Local church bids goodbye to beloved

Local church bids goodbye to beloved

By Susan Johnson

By Susan Johnson

Copy Editor

In an outpouring of appreciation centered around last Sunday’s services, 467 St. Paul Lutheran Church members bade a fond and at times tearful farewell to their senior pastor, Rev. Scott Malme.

Rev. Malme, who has served the large west-side congregation along with Associate Pastor L. Paul Ferguson, recently accepted a call to Pilgrim Lutheran Church in Green Bay, Wis. St. Paul actually has two sites, 600 N. Horsman St., where the main church is located, and 4881 Kilburn Avenue. Both sites are in use every Sunday, which sometimes results in a pastor arriving breathlessly after leaving the Kilburn Avenue site to join a service already in progress at North Horsman (the “central site”).

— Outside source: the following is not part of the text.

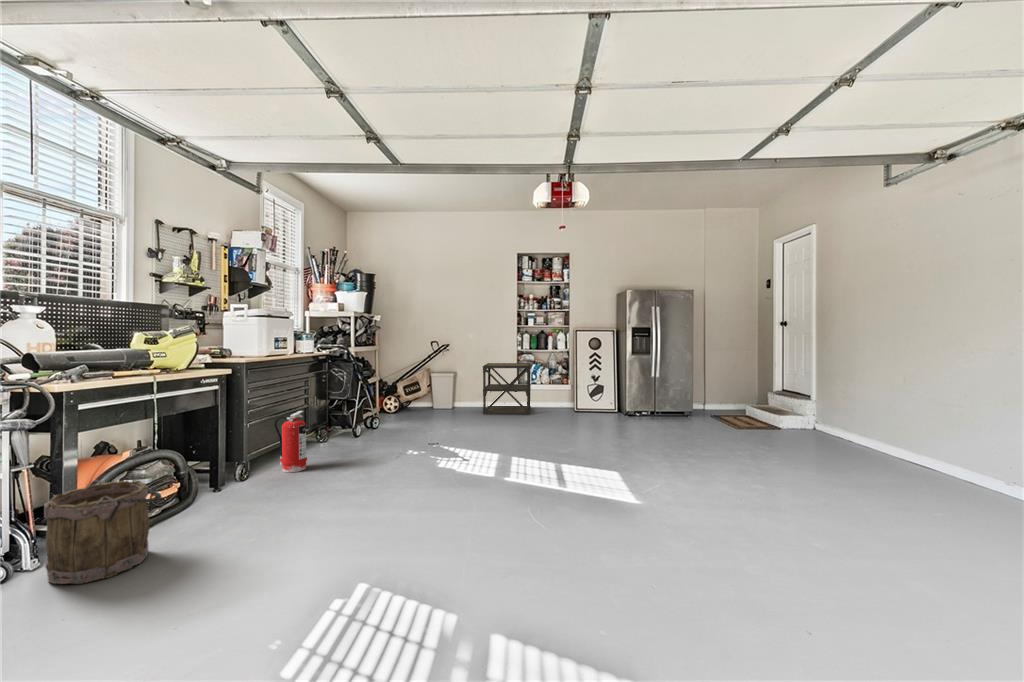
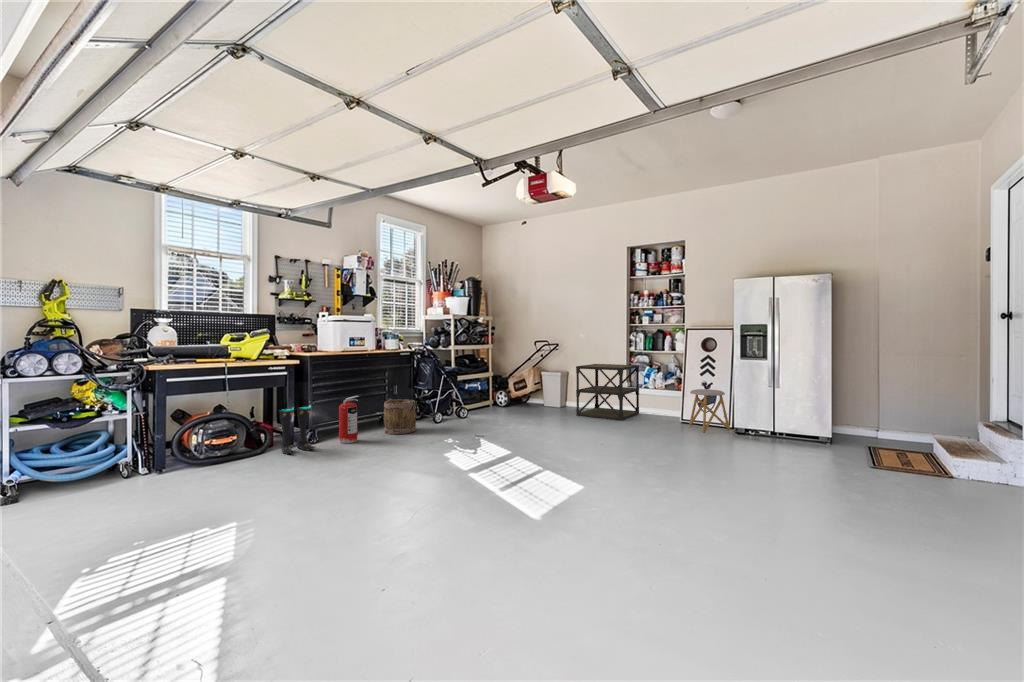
stool: none [587,382,619,418] -> present [689,389,730,433]
boots: none [220,428,276,497] -> present [279,406,315,454]
bucket: present [44,480,162,584] -> present [384,398,418,434]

It was no different on August 26, except that the 10:30 a.m. service at the central site was delayed about 15 minutes until the Malme family arrived from the northwest site. In a special service of celebration with all the choirs participating, people filled the church for the final sendoff. Rev. Malme’s wife, Christine, was also feted at the reception and luncheon held in the St. Paul Parish Hall following the services. In their nine years at St. Paul, Mrs. Malme often contributed her musical talents, directing the choir, playing the organ, piano and harp. Various speakers including “M.C.” Steve Hartenberger; Pastor Ferguson; John Johnson, president of the Chancel Choir; and St. Paul School Principal Richard Keske, paid tribute and presented gifts to the Malme family. The Malmes also received a special collection taken up by the congregation as a whole, to help with their moving expenses. Festivities included bits of humor, such as spelling out the letters of the Malmes’ names and what they meant to the congregation. “There’s only one problem with your preaching,” joked Steve Hartenberger. “It always hits the nail right on the head.”

Visibly moved by the lavish expressions of love and support from the congregation, Pastor Malme concluded the 10:30 service by relating a story he had always wanted to include in a sermon but never did. “I see you reflected in the cross,” he told the congregation. Illustrating his point by facing the bronze cross on the altar, he explained that when the lights fell on it, he could see the faces of the congregation reflected in the metal cross. “You are the church,” he told them.

The Malmes have three children and are in the process of completing their move to Green Bay. A special installation service will be held for the pastor on Sunday, September 9 at Pilgrim Lutheran in Green Bay. Some of the St. Paul members have chartered a bus so they can attend the service there.

St. Paul belongs to the Lutheran Church-Missouri Synod, and their next order of business is to call a senior pastor to fill the vacancy.